__WORK REQUEST__. Scan the records that follow, and whenever a line has the word "child", copy it.

__EXTRACTED INFORMATION__.
__________________________________________________

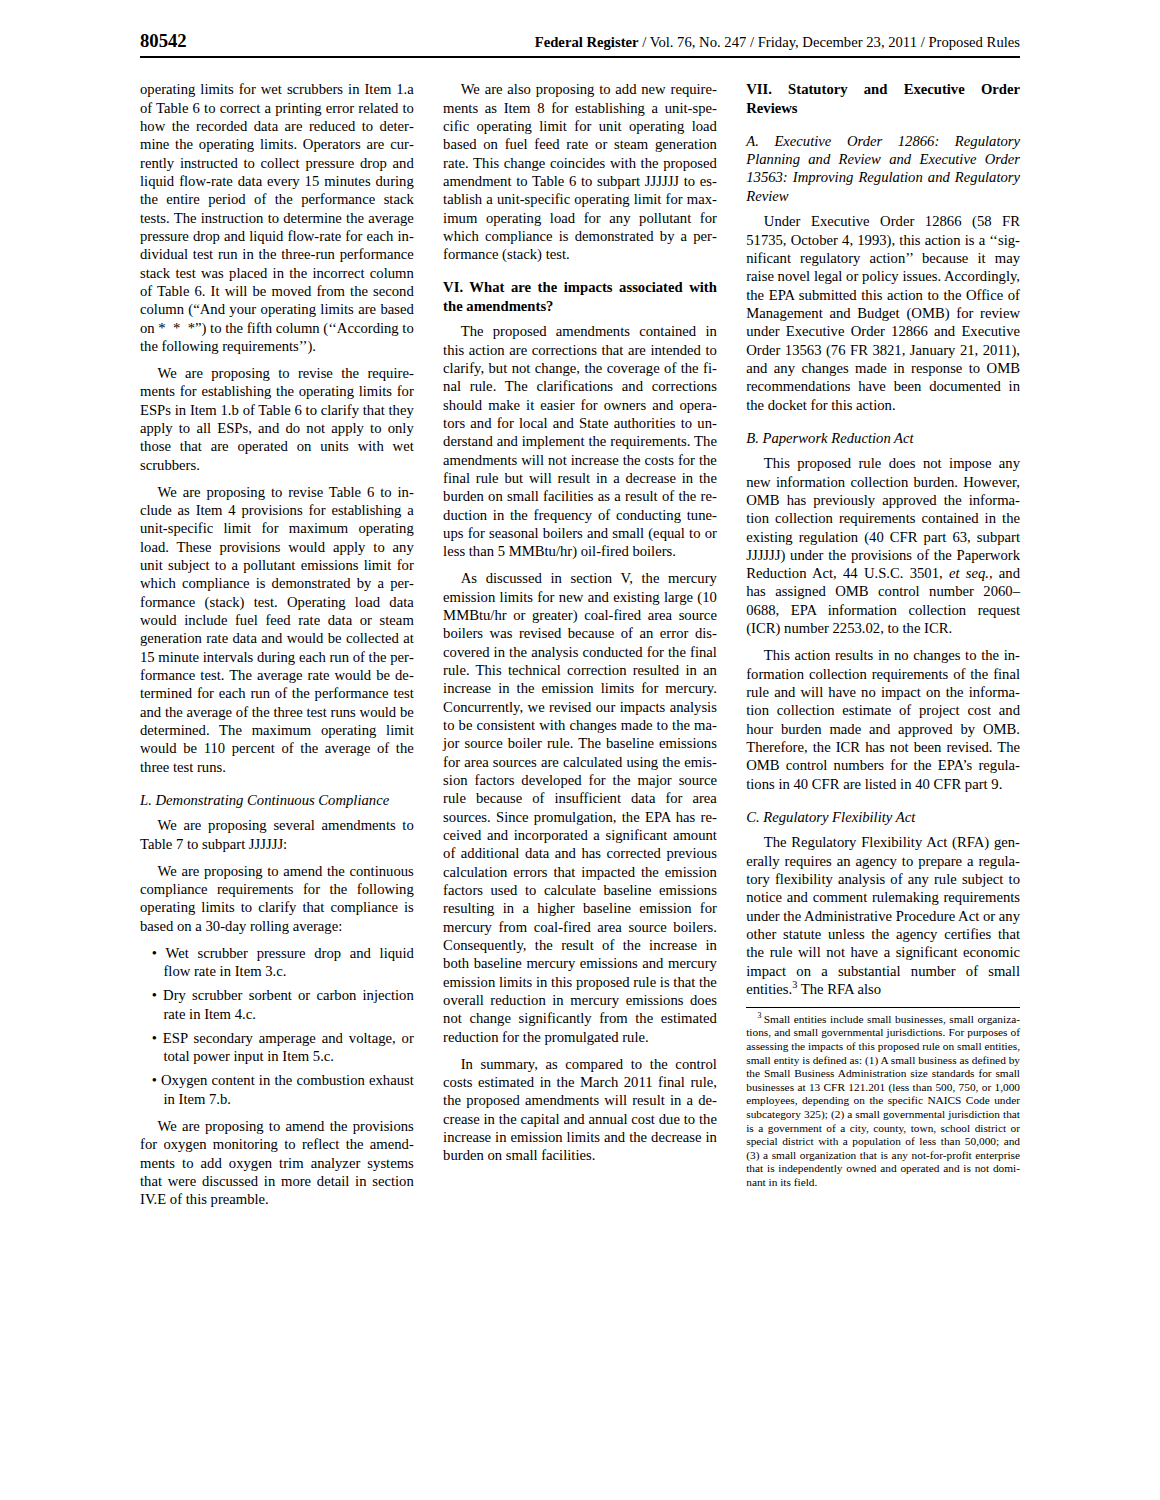80542
Federal Register / Vol. 76, No. 247 / Friday, December 23, 2011 / Proposed Rules
operating limits for wet scrubbers in Item 1.a of Table 6 to correct a printing error related to how the recorded data are reduced to determine the operating limits. Operators are currently instructed to collect pressure drop and liquid flow-rate data every 15 minutes during the entire period of the performance stack tests. The instruction to determine the average pressure drop and liquid flow-rate for each individual test run in the three-run performance stack test was placed in the incorrect column of Table 6. It will be moved from the second column (“And your operating limits are based on * * *”) to the fifth column (‘‘According to the following requirements’’).
We are proposing to revise the requirements for establishing the operating limits for ESPs in Item 1.b of Table 6 to clarify that they apply to all ESPs, and do not apply to only those that are operated on units with wet scrubbers.
We are proposing to revise Table 6 to include as Item 4 provisions for establishing a unit-specific limit for maximum operating load. These provisions would apply to any unit subject to a pollutant emissions limit for which compliance is demonstrated by a performance (stack) test. Operating load data would include fuel feed rate data or steam generation rate data and would be collected at 15 minute intervals during each run of the performance test. The average rate would be determined for each run of the performance test and the average of the three test runs would be determined. The maximum operating limit would be 110 percent of the average of the three test runs.
L. Demonstrating Continuous Compliance
We are proposing several amendments to Table 7 to subpart JJJJJJ:
We are proposing to amend the continuous compliance requirements for the following operating limits to clarify that compliance is based on a 30-day rolling average:
Wet scrubber pressure drop and liquid flow rate in Item 3.c.
Dry scrubber sorbent or carbon injection rate in Item 4.c.
ESP secondary amperage and voltage, or total power input in Item 5.c.
Oxygen content in the combustion exhaust in Item 7.b.
We are proposing to amend the provisions for oxygen monitoring to reflect the amendments to add oxygen trim analyzer systems that were discussed in more detail in section IV.E of this preamble.
We are also proposing to add new requirements as Item 8 for establishing a unit-specific operating limit for unit operating load based on fuel feed rate or steam generation rate. This change coincides with the proposed amendment to Table 6 to subpart JJJJJJ to establish a unit-specific operating limit for maximum operating load for any pollutant for which compliance is demonstrated by a performance (stack) test.
VI. What are the impacts associated with the amendments?
The proposed amendments contained in this action are corrections that are intended to clarify, but not change, the coverage of the final rule. The clarifications and corrections should make it easier for owners and operators and for local and State authorities to understand and implement the requirements. The amendments will not increase the costs for the final rule but will result in a decrease in the burden on small facilities as a result of the reduction in the frequency of conducting tune-ups for seasonal boilers and small (equal to or less than 5 MMBtu/hr) oil-fired boilers.
As discussed in section V, the mercury emission limits for new and existing large (10 MMBtu/hr or greater) coal-fired area source boilers was revised because of an error discovered in the analysis conducted for the final rule. This technical correction resulted in an increase in the emission limits for mercury. Concurrently, we revised our impacts analysis to be consistent with changes made to the major source boiler rule. The baseline emissions for area sources are calculated using the emission factors developed for the major source rule because of insufficient data for area sources. Since promulgation, the EPA has received and incorporated a significant amount of additional data and has corrected previous calculation errors that impacted the emission factors used to calculate baseline emissions resulting in a higher baseline emission for mercury from coal-fired area source boilers. Consequently, the result of the increase in both baseline mercury emissions and mercury emission limits in this proposed rule is that the overall reduction in mercury emissions does not change significantly from the estimated reduction for the promulgated rule.
In summary, as compared to the control costs estimated in the March 2011 final rule, the proposed amendments will result in a decrease in the capital and annual cost due to the increase in emission limits and the decrease in burden on small facilities.
VII. Statutory and Executive Order Reviews
A. Executive Order 12866: Regulatory Planning and Review and Executive Order 13563: Improving Regulation and Regulatory Review
Under Executive Order 12866 (58 FR 51735, October 4, 1993), this action is a ‘‘significant regulatory action’’ because it may raise novel legal or policy issues. Accordingly, the EPA submitted this action to the Office of Management and Budget (OMB) for review under Executive Order 12866 and Executive Order 13563 (76 FR 3821, January 21, 2011), and any changes made in response to OMB recommendations have been documented in the docket for this action.
B. Paperwork Reduction Act
This proposed rule does not impose any new information collection burden. However, OMB has previously approved the information collection requirements contained in the existing regulation (40 CFR part 63, subpart JJJJJJ) under the provisions of the Paperwork Reduction Act, 44 U.S.C. 3501, et seq., and has assigned OMB control number 2060–0688, EPA information collection request (ICR) number 2253.02, to the ICR.
This action results in no changes to the information collection requirements of the final rule and will have no impact on the information collection estimate of project cost and hour burden made and approved by OMB. Therefore, the ICR has not been revised. The OMB control numbers for the EPA’s regulations in 40 CFR are listed in 40 CFR part 9.
C. Regulatory Flexibility Act
The Regulatory Flexibility Act (RFA) generally requires an agency to prepare a regulatory flexibility analysis of any rule subject to notice and comment rulemaking requirements under the Administrative Procedure Act or any other statute unless the agency certifies that the rule will not have a significant economic impact on a substantial number of small entities.3 The RFA also
3 Small entities include small businesses, small organizations, and small governmental jurisdictions. For purposes of assessing the impacts of this proposed rule on small entities, small entity is defined as: (1) A small business as defined by the Small Business Administration size standards for small businesses at 13 CFR 121.201 (less than 500, 750, or 1,000 employees, depending on the specific NAICS Code under subcategory 325); (2) a small governmental jurisdiction that is a government of a city, county, town, school district or special district with a population of less than 50,000; and (3) a small organization that is any not-for-profit enterprise that is independently owned and operated and is not dominant in its field.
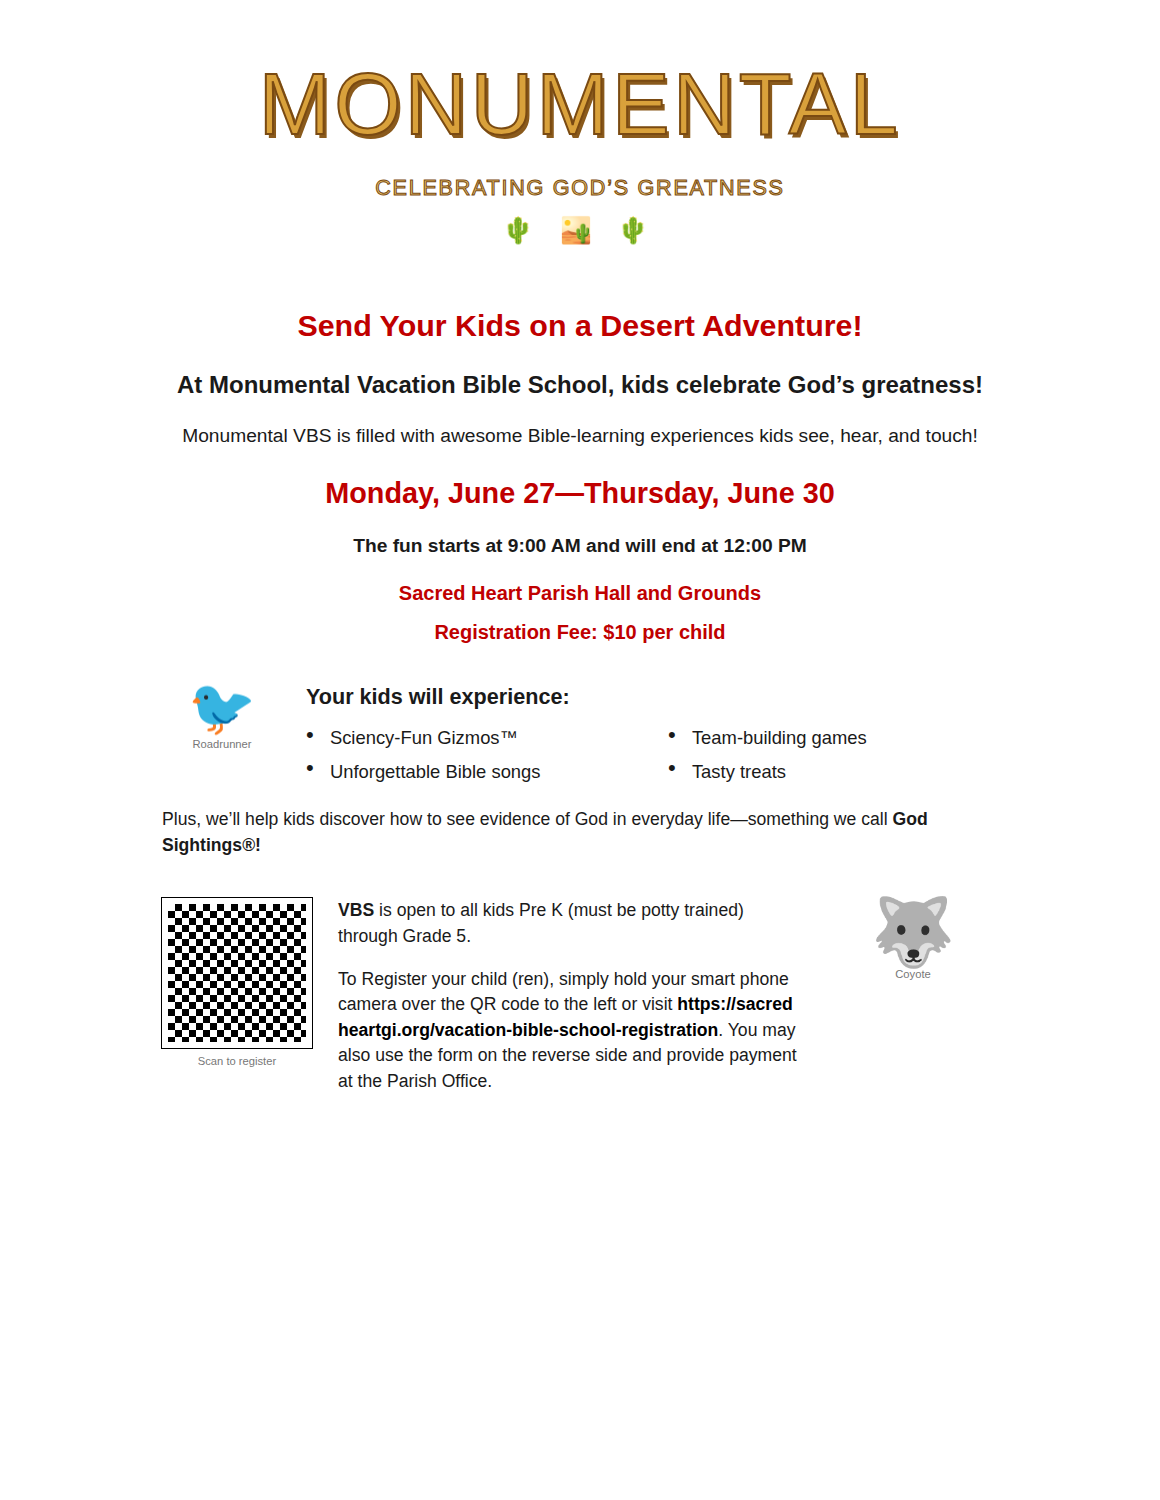Monumental
Celebrating God’s Greatness
🌵 🏜️ 🌵
Send Your Kids on a Desert Adventure!
At Monumental Vacation Bible School, kids celebrate God’s greatness!
Monumental VBS is filled with awesome Bible-learning experiences kids see, hear, and touch!
Monday, June 27—Thursday, June 30
The fun starts at 9:00 AM and will end at 12:00 PM
Sacred Heart Parish Hall and Grounds
Registration Fee: $10 per child
🐦 Roadrunner
Your kids will experience:
Sciency-Fun Gizmos™
Team-building games
Unforgettable Bible songs
Tasty treats
Plus, we’ll help kids discover how to see evidence of God in everyday life—something we call God Sightings®!
Scan to register
VBS is open to all kids Pre K (must be potty trained) through Grade 5.
To Register your child (ren), simply hold your smart phone camera over the QR code to the left or visit https://sacredheartgi.org/vacation-bible-school-registration. You may also use the form on the reverse side and provide payment at the Parish Office.
🐺 Coyote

__________________________________________________

__SOLVED PROBLEM__.
Registration Fee: $10 per child
To Register your child (ren), simply hold your smart phone camera over the QR code to the left or visit https://sacredheartgi.org/vacation-bible-school-registration. You may also use the form on the reverse side and provide payment at the Parish Office.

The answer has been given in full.